Mientras llegan los informes técnicos, la obra continúa. El protocolo adecuado no implica necesariamente una paralización absoluta, sino una evaluación del hallazgo y de su alcance patrimonial. Será Patrimonio Histórico quien determinará qué administración asume la conservación de la pieza y cuál será su destino final. Si acaba en el ámbito de Museos de Tenerife, Pallés apunta que las ruinas del castillo de San Cristóbal serían un emplazamiento lógico.

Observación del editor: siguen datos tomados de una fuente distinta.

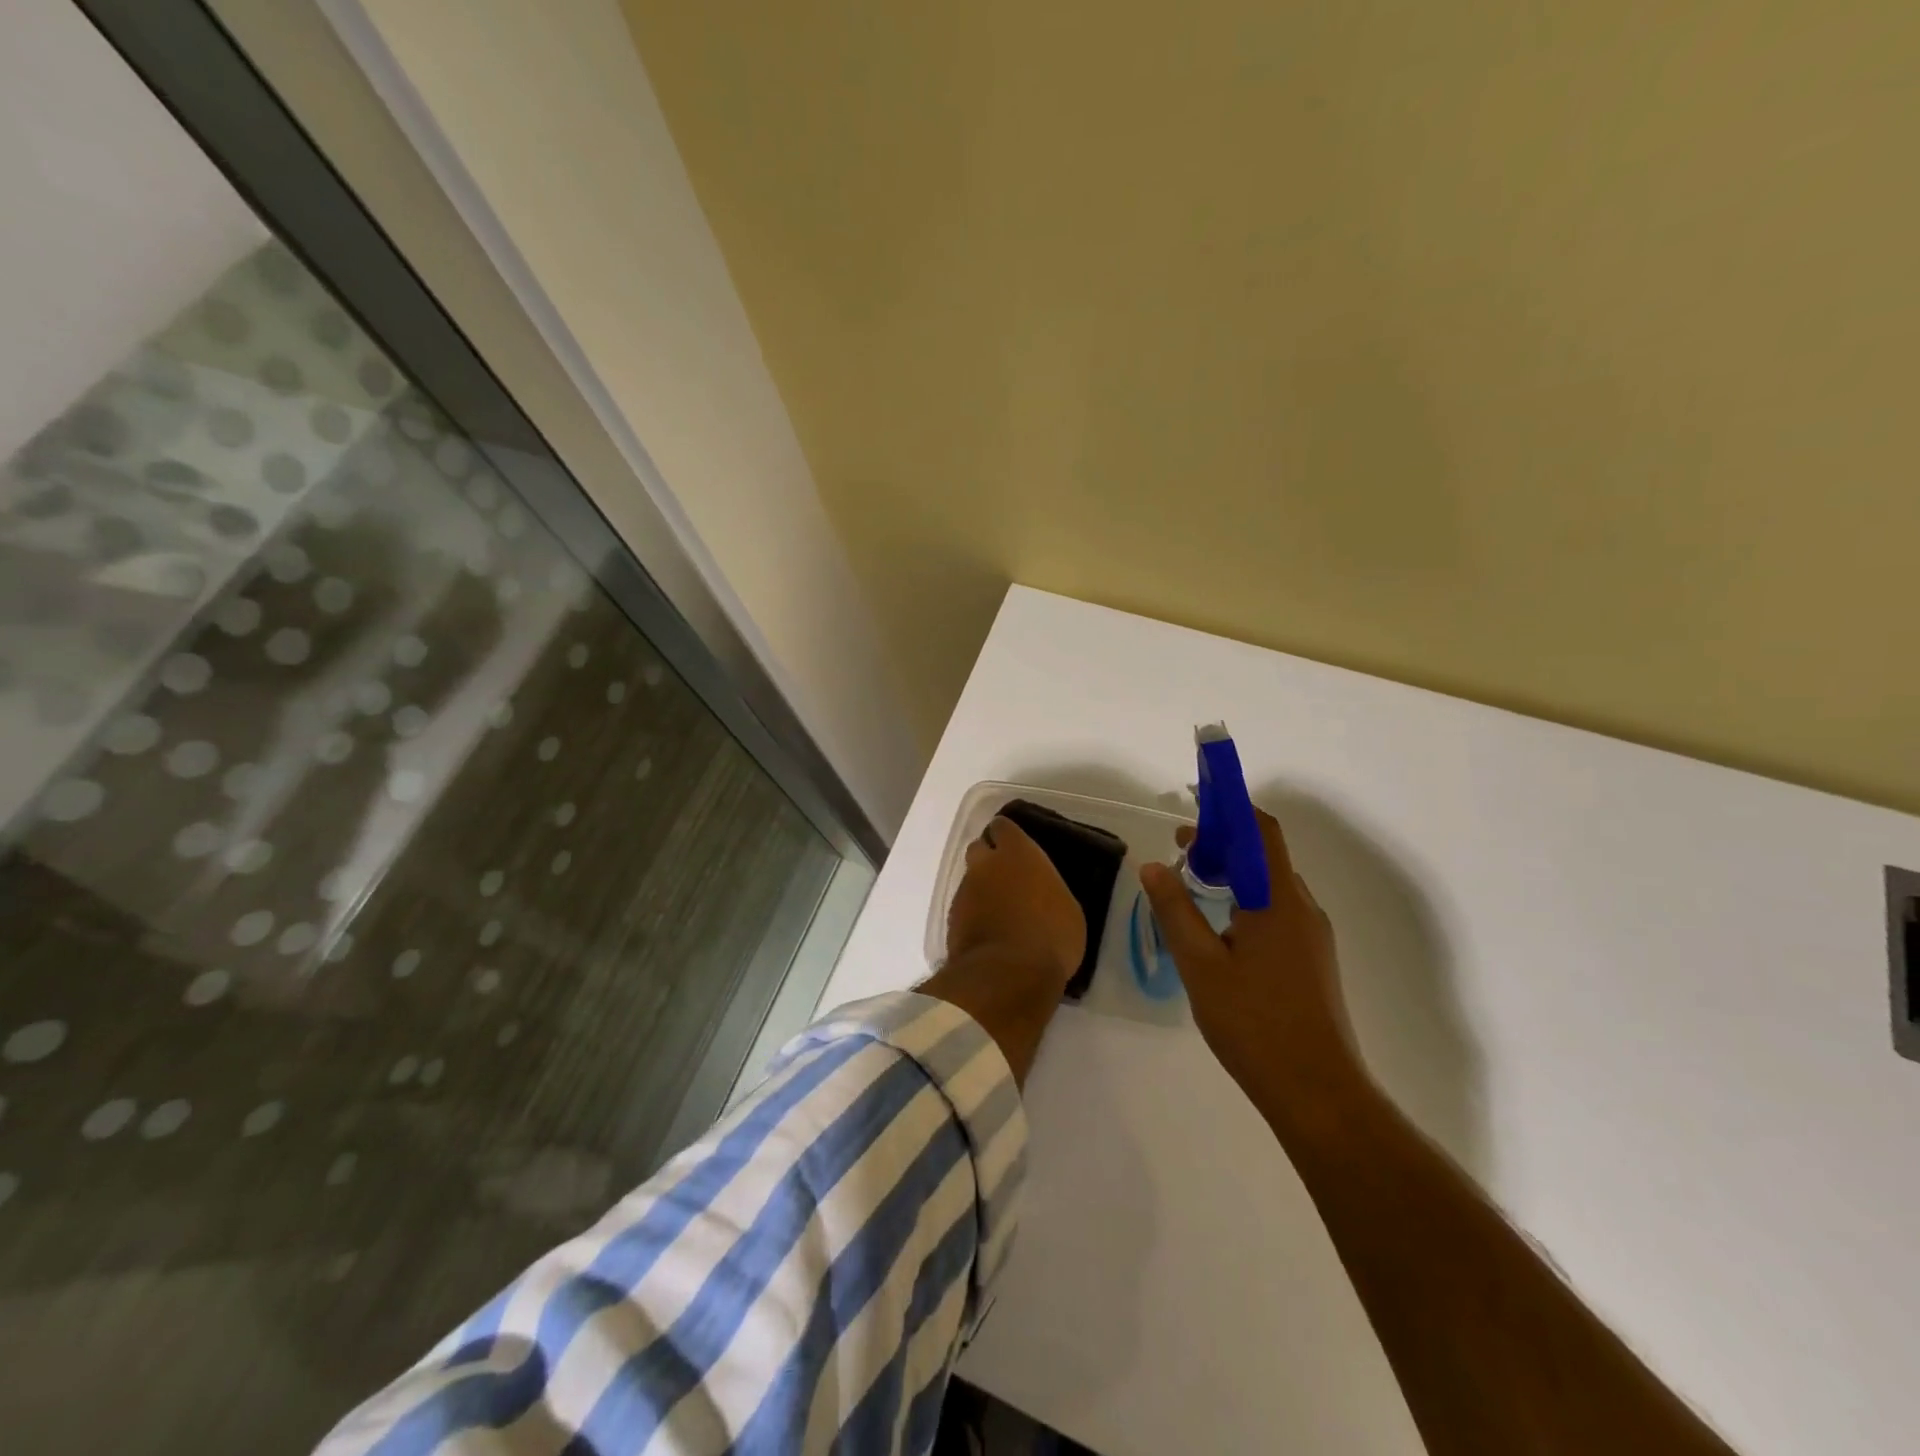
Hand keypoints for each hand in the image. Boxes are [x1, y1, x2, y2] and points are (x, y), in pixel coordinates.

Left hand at [946, 816, 1084, 991]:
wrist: (1008, 975)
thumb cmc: (1051, 937)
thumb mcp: (1067, 909)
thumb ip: (1047, 888)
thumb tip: (1040, 890)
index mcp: (1018, 853)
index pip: (1003, 827)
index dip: (1007, 836)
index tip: (1017, 848)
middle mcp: (986, 864)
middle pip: (979, 848)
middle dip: (989, 858)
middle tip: (1007, 877)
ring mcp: (965, 891)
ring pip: (970, 879)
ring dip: (981, 888)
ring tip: (998, 909)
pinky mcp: (952, 919)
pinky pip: (963, 907)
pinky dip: (973, 913)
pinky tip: (988, 930)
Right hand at [1139, 808, 1362, 1120]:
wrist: (1317, 1092)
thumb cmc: (1254, 1024)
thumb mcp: (1200, 965)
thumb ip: (1175, 910)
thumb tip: (1153, 866)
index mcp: (1278, 901)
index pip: (1260, 831)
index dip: (1230, 809)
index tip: (1193, 808)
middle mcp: (1302, 909)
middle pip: (1265, 855)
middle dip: (1222, 843)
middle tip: (1179, 854)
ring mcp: (1312, 936)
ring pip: (1270, 885)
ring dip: (1232, 874)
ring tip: (1192, 887)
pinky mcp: (1312, 960)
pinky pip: (1276, 911)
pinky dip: (1245, 900)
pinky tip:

          Pero más allá de su ubicación futura, cree que el verdadero valor del hallazgo reside en su capacidad para activar una reflexión más amplia sobre Santa Cruz, sobre su pasado como puerto real y plaza fuerte, sobre la transformación radical de su frente marítimo y sobre una memoria material que la ciudad ha ido borrando con el tiempo. En esa lectura, el cañón funciona casi como una metáfora: una pieza militar surgida bajo las obras contemporáneas en una ciudad que durante siglos vivió entre el comercio y la defensa, y que después fue destruyendo buena parte de las huellas físicas de su historia.

         Por eso el hallazgo ha despertado tanto interés. No solo por el objeto en sí, sino porque obliga a mirar hacia abajo y hacia atrás: hacia la costa que ya no existe, hacia la ciudad fortificada que fue y hacia una historia que, pese a todo, sigue emergiendo entre los cimientos del presente.